Former Foreign Secretary Albert del Rosario, retired Associate Justice Antonio Carpio and, former Ombudsman Conchita Carpio Morales are urging the Duterte administration to bring the 2013 West Philippine Sea arbitral ruling to the United Nations General Assembly (UNGA).
UNGA will be holding its 75th regular session on September 15 at UN Headquarters in New York. “This is when the leaders of 193 countries troop to the UN to promote their respective positions before the global community of nations. This is when States, big and small, will have a full window to be heard,” the three said in a joint statement dated August 28.
“We, Filipinos, must not waste this chance to be heard,” they said adding that the Philippines has lost “so many opportunities by the shelving of the Arbitral Ruling since 2016.”

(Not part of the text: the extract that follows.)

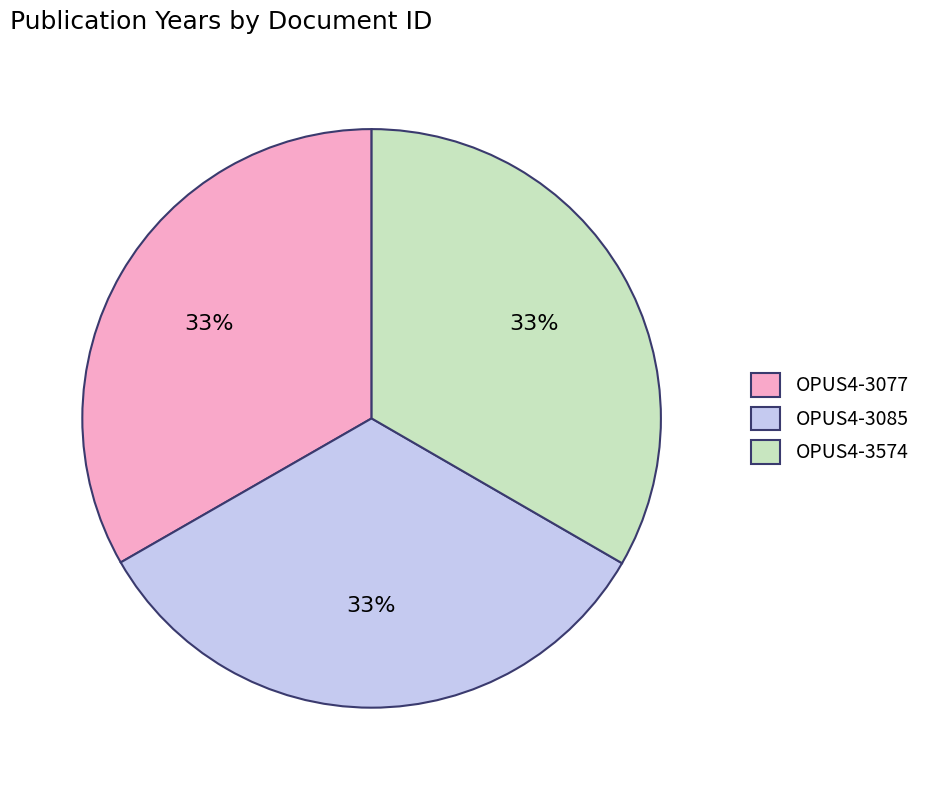

Is there a majority slice in this chart?

No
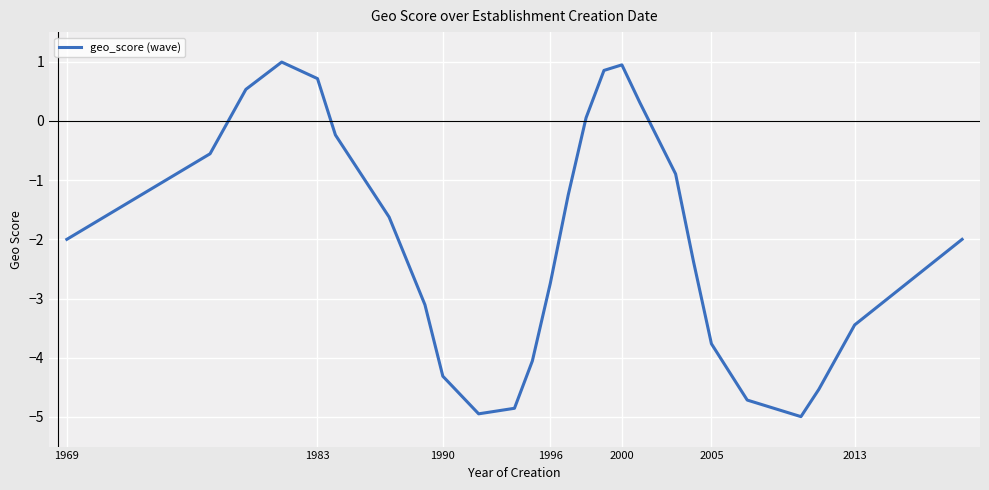

How many lines are shown in the chart?

1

They added that they do not agree with Foreign Affairs Secretary Teddy Locsin Jr. when he said “we won it already. Why would you want to re-litigate something that you won?”
“Bringing the arbitral ruling to the UNGA is not re-litigating the case. It is enforcing what we already won. As international law does not have a world policeman, it is up to us to enforce the Arbitral Ruling by rallying other countries to our lawful position. If we do not help ourselves, how can we expect other countries to help us?” del Rosario, Carpio, and Morales said.
“When President Duterte decided to shelve the arbitral ruling, he also promised the Filipino people to raise the ruling at a ‘proper time.’ This coming September is his penultimate chance to fulfill his promise to the Filipino people,” they added.
They noted that President Duterte must raise the Arbitral Award this September “as he will have just one more opportunity to gain the support of more countries next year in the same forum. If the Arbitral Ruling is raised this year, we are enabled to work multilaterally and bilaterally in preparation for UNGA 2021 when our chances will have significantly been improved.”
They also said that “our Arbitral Ruling was made under the auspices of the United Nations Convention on the Law of the Sea (UNCLOS). In the long run, how can 145 littoral states of 193 UN member nations vote against their national interest by going against UNCLOS which grants them considerable maritime areas and resources they previously did not enjoy?” the three explained.